Obviamente, a nova Constituição e seus valores multiculturais e progressistas encontraram um imaginário, instituições e operadores jurídicos conformados à luz da antiga ordem. A desigualdade, os privilégios e o racismo foram consolidados ao longo de séculos. Estavam naturalizados. Sequer eram percebidos assim. Não surpreende, portanto, que a normatividade do direito à identidade cultural tenha encontrado resistência na realidade concreta e nos fatores reais de poder. Reconhecer direitos a indígenas significa frustrar o avanço sobre suas terras e recursos. Afirmar os direitos dos negros significa ter de dividir com eles espaços de poder. Em ambos os casos, o reconhecimento de tais grupos implica, ainda, a superação de um racismo estrutural profundamente enraizado na cultura brasileira. De fato, os casos examinados demonstram que a judicialização de tais direitos tem sido imprescindível para a sua consolidação; se há judicialização é porque há, da parte dos titulares do direito, pressão para que sejam implementados; mas há, da parte de outros grupos, resistência a cumpri-los.
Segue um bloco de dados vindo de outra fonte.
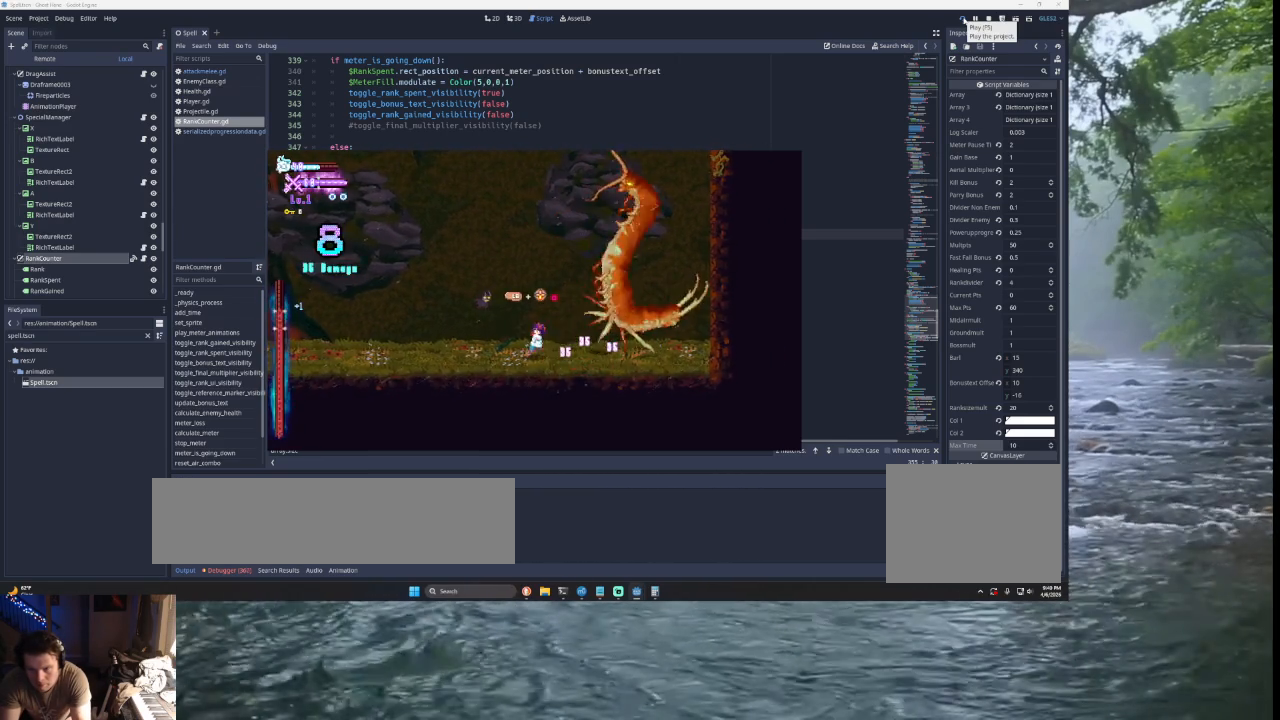
{"buttons": [], "left_stick": "center", "right_stick": "center", "events": [[100, "left_stick", "right"], [167, "SQUARE", "down"], [233, "left_stick", "center"], [300, "SQUARE", "up"]]}
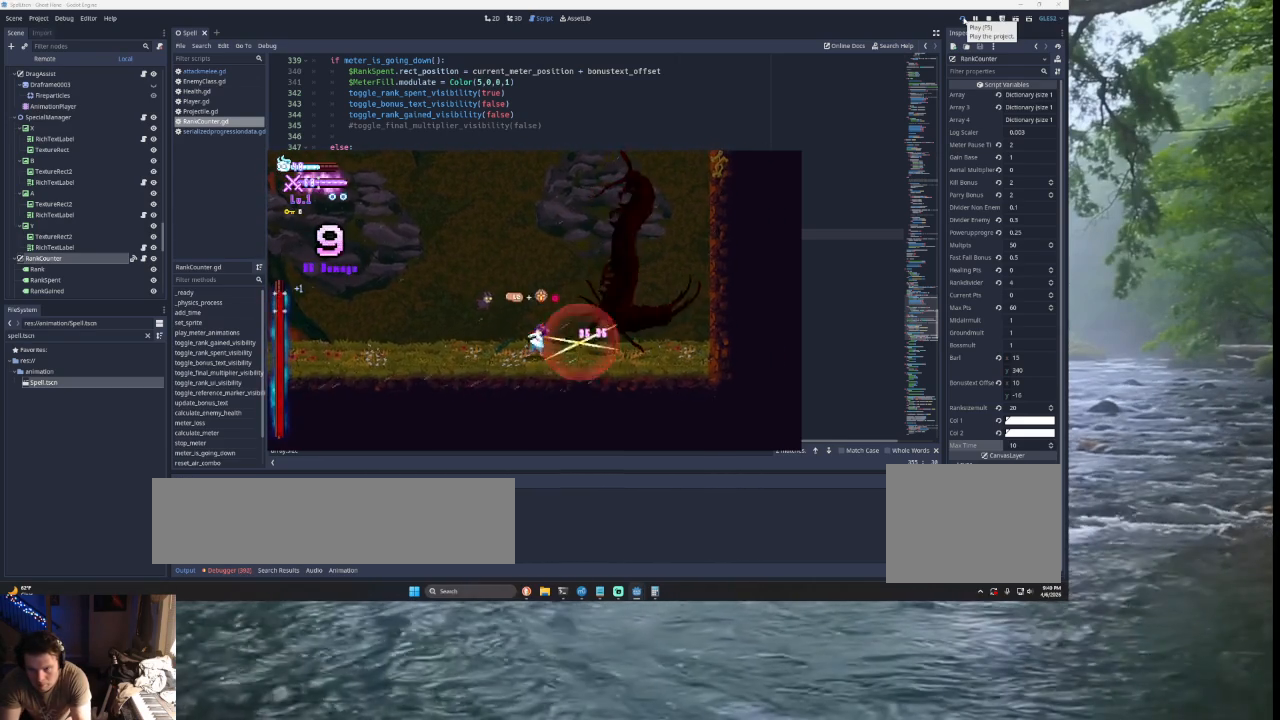
{"buttons": [], "left_stick": "center", "right_stick": "center", "events": [[200, "SQUARE", "down"], [400, "SQUARE", "up"]]}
Nessa medida, o Supremo Tribunal Federal transformou-se em um espaço conflitivo, em que distintos grupos disputam a transformação ou a permanência de estruturas sociais, culturais, políticas e econômicas. Nessa missão, poderia se retrair e preservar o antigo estado de coisas ou avançar e produzir transformação. Empoderado pela Constituição e pela nova dogmática, parece ter optado, até aqui, pelo segundo caminho, e tem progressivamente concretizado o direito à identidade cultural, bem como os demais direitos de grupos minoritários, ainda que com oscilações. Portanto, se é certo que a cultura brasileira resistiu e resiste à normatividade de tal direito; não é menos certo que sua implementação tem avançado e que, ao avançar, modifica a própria cultura sobre a qual incide. Esse processo não é linear. É conflitivo, sujeita-se a avanços e recuos. Expressa, em sua trajetória, nuances, sutilezas, violências e resiliências que compõem os “50 tons de cinza” a que alude o título deste trabalho. Os avanços já obtidos, contudo, nos fazem crer ou ao menos aspirar a que esse caminho nos conduza efetivamente a um país construído para todos – a uma nação pluriétnica e verdadeiramente multicultural.